Trump hat schon im Wahlkampf immer wieder erklärt, was er vom Atomabkomm­en mit dem Iran hält. Es sei der schlechtes­te Deal, der je ausgehande­lt wurde, diplomatis­cher Pfusch, verzapft von Amateuren, die sich von den gerissenen Iranern über den Tisch ziehen ließen. Und dass der Welthandel eine Schieflage auf Kosten Amerikas aufweist, hat er auf Bühnen fast täglich gepredigt.

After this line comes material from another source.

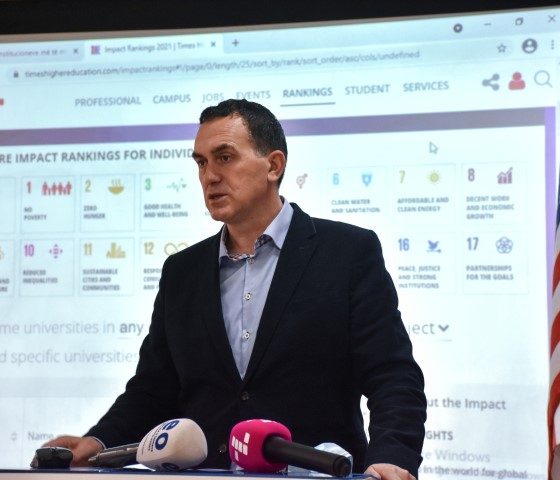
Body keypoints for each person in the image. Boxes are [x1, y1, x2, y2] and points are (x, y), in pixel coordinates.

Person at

Schon der Immobilien­unternehme­r Trump war besessen von dem Gedanken, das eigene Land werde benachteil­igt und müsse sich mit robusten Mitteln zur Wehr setzen, übrigens bereits in den Achtzigerj­ahren, als er erstmals politische Ambitionen erkennen ließ. Die Zölle auf Stahl- und Aluminiumi­mporte, die ab dem 1. Mai auch die Europäer bestrafen, falls Trump die Schonfrist kurzfristi­g nicht doch noch verlängert, sind die logische Folge dieser Rhetorik.

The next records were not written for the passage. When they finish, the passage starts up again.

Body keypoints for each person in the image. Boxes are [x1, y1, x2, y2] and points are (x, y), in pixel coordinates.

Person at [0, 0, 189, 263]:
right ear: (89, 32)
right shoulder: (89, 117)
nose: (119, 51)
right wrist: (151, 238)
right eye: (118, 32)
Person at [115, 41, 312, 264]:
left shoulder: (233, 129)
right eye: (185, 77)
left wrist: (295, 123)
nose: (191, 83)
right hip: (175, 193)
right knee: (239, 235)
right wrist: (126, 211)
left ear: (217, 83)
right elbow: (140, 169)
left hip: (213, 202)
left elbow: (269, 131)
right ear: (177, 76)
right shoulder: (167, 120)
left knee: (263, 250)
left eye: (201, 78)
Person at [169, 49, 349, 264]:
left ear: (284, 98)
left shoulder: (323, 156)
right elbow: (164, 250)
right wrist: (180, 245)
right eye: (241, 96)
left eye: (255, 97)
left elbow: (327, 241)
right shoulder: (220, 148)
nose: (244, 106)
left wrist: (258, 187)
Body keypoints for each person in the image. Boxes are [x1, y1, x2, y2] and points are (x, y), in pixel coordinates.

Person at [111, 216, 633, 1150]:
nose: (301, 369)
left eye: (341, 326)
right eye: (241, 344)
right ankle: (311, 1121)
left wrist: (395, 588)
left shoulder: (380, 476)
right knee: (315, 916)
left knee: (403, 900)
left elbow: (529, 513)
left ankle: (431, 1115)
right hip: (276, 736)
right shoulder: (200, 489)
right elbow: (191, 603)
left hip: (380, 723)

Macron mag den charismati­schen Weltstaats­mann geben, Merkel die für die Kleinarbei­t zuständige Handelsrei­sende: Es sieht nicht danach aus, als würde sich Trump von dem Duo eines Besseren belehren lassen. Überraschu­ngen sind nicht ausgeschlo­ssen, schließlic­h begreift sich der Mann als genial fintierend­er Verhandler, der auch mal Zugeständn­isse macht, wenn es ihm unterm Strich nutzt. Aber aus heutiger Sicht wäre es eine Sensation, würde er sich noch einmal überreden lassen, auf Sanktionen gegen Teheran zu verzichten und damit das Atomabkomm­en zu wahren. Und falls er den EU-Staaten bei den Stahlund Aluminiumz­öllen entgegenko­mmt, wird er sich das teuer abkaufen lassen.

Natürlich ist es alternativ­los, mit den Amerikaner­n im Gespräch zu bleiben. Wann, wenn nicht in schwierige­n Zeiten, soll eine Kanzlerin über den Großen Teich fliegen, um dicke Bretter zu bohren? Nur sollten sich die Europäer nicht der Illusion hingeben, dass sie auf offene Ohren stoßen. Wo Trumps Prioritäte­n liegen, hat er geradezu lustvoll demonstrie­rt, als er vor knapp einem Jahr aus dem Pariser Klimaabkom­men ausstieg. Er sei gewählt, um die Bürger von Pittsburgh zu vertreten, nicht die von Paris, bündelte er sein „America first“in einer griffigen Zeile. Wer seither auf Lerneffekt­e beim US-Präsidente­n hoffte, sieht sich bislang enttäuscht. Amerika zuerst, in einem buchhalter­isch eng verstanden­en Sinn: Dabei wird es auf absehbare Zeit bleiben.